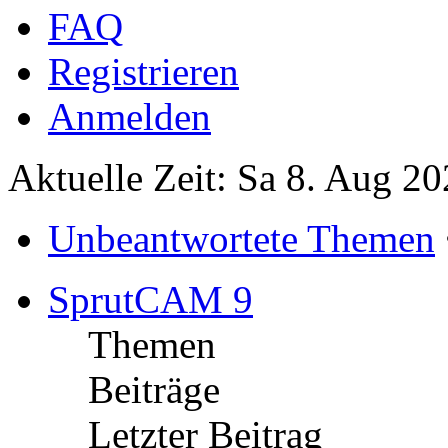
FAQ
Registrieren
Anmelden
Aktuelle Zeit: Sa 8. Aug 20
Unbeantwortete Themen
SprutCAM 9
Themen
Beiträge
Letzter Beitrag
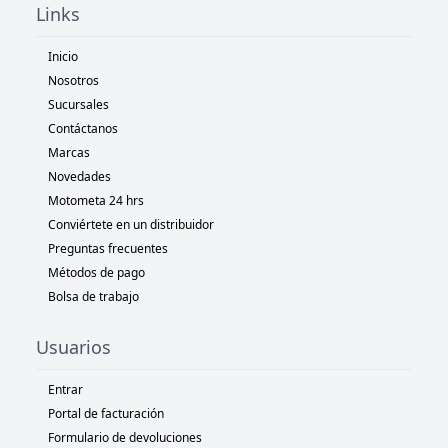
Links
Inicio
Nosotros
Sucursales
Contáctanos
Marcas
Novedades
Motometa 24 hrs
Conviértete en un distribuidor
Preguntas frecuentes
Métodos de pago
Bolsa de trabajo
Usuarios
Entrar
Portal de facturación
Formulario de devoluciones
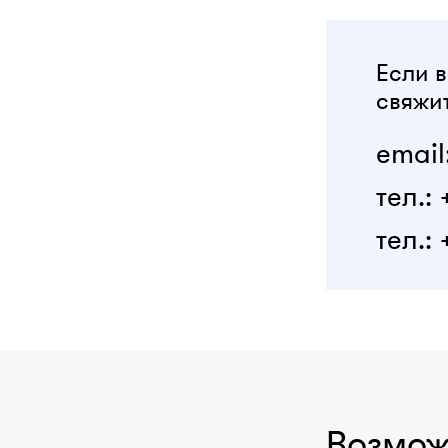
Если в
свяжит
email
тел.:
тел.: 
Возмож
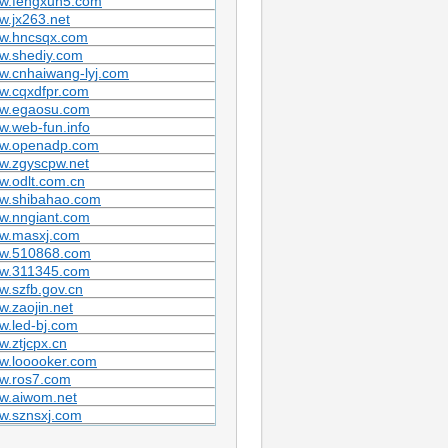
w.fengxun5.com
.jx263.net
w.hncsqx.com
w.shediy.com
w.cnhaiwang-lyj.com
w.cqxdfpr.com
w.egaosu.com
.web-fun.info
w.openadp.com
w.zgyscpw.net
w.odlt.com.cn
w.shibahao.com
w.nngiant.com
w.masxj.com
w.510868.com
w.311345.com
.szfb.gov.cn
.zaojin.net
w.led-bj.com
.ztjcpx.cn
w.looooker.com
w.ros7.com
w.aiwom.net
w.sznsxj.com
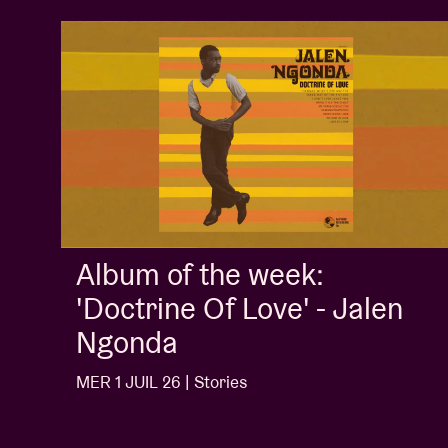
Album of the week:
'Doctrine Of Love' - Jalen
Ngonda
MER 1 JUIL 26 | Stories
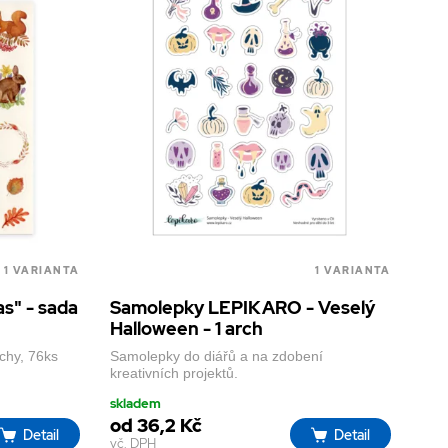
1 VARIANTA
1 VARIANTA
s" - sada
Samolepky LEPIKARO - Veselý
Halloween - 1 arch
chy, 76ks
Samolepky do diářů a na zdobení
kreativních projektů.
skladem
od 36,2 Kč
Detail
Detail
vč. DPH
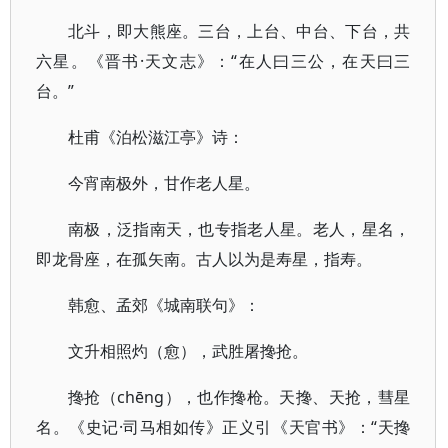
北斗，即大熊座。三台，上台、中台、下台，共
六星。《晋书·天文志》：“在人曰三公，在天曰三
台。”
杜甫《泊松滋江亭》诗：
今宵南极外，甘作老人星。
南极，泛指南天，也专指老人星。老人，星名，
即龙骨座，在孤矢南。古人以为是寿星，指寿。
韩愈、孟郊《城南联句》：
文升相照灼（愈），武胜屠搀抢。
搀抢（chēnɡ），也作搀枪。天搀、天抢，彗星
名。《史记·司马相如传》正义引《天官书》：“天搀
┄┄┄┄┄┄┄┄┄┄┄┄┄┄┄┄┄┄┄┄
WHAT TO DO: Copy every line of text from the listing above, character for character, leaving out the pictures.

TASK ANSWER:
FAQ
Registrieren
Anmelden
Aktuelle Zeit: Sa 8. Aug 20
Unbeantwortete Themen
SprutCAM 9
Themen
Beiträge
Letzter Beitrag
Links
Inicio
Nosotros
Sucursales
Contáctanos
Marcas
Novedades
Motometa 24 hrs
Conviértete en un distribuidor
Preguntas frecuentes
Métodos de pago
Bolsa de trabajo
Usuarios
Entrar
Portal de facturación
Formulario de devoluciones
Если в
свяжит
email
тел.:
тел.: 
Возмож
w.fengxun5.com
.jx263.net
w.hncsqx.com
w.shediy.com
w.cnhaiwang-lyj.com
w.cqxdfpr.com
w.egaosu.com
.web-fun.info
w.openadp.com
w.zgyscpw.net
w.odlt.com.cn
w.shibahao.com
w.nngiant.com
w.masxj.com
w.510868.com
w.311345.com
.szfb.gov.cn
.zaojin.net
w.led-bj.com
.ztjcpx.cn
w.looooker.com
w.ros7.com
w.aiwom.net
w.sznsxj.com
Album of the week:
'Doctrine Of Love' - Jalen
Ngonda
MER 1 JUIL 26 | Stories
1 VARIANTA
1 VARIANTA
s" - sada
Samolepky LEPIKARO - Veselý
Halloween - 1 arch
chy, 76ks
Samolepky do diářů a na zdobení
kreativních projektů.
skladem
od 36,2 Kč
Detail
Detail
vč. DPH
北斗，即大熊座。三台，上台、中台、下台，共
六星。《晋书·天文志》：“在人曰三公，在天曰三
台。”
杜甫《泊松滋江亭》诗：
今宵南极外，甘作老人星。
南极，泛指南天，也专指老人星。老人，星名，
即龙骨座，在孤矢南。古人以为是寿星，指寿。
韩愈、孟郊《城南联句》：
文升相照灼（愈），武胜屠搀抢。
搀抢（chēnɡ），也作搀枪。天搀、天抢，彗星
名。《史记·司马相如传》正义引《天官书》：“天搀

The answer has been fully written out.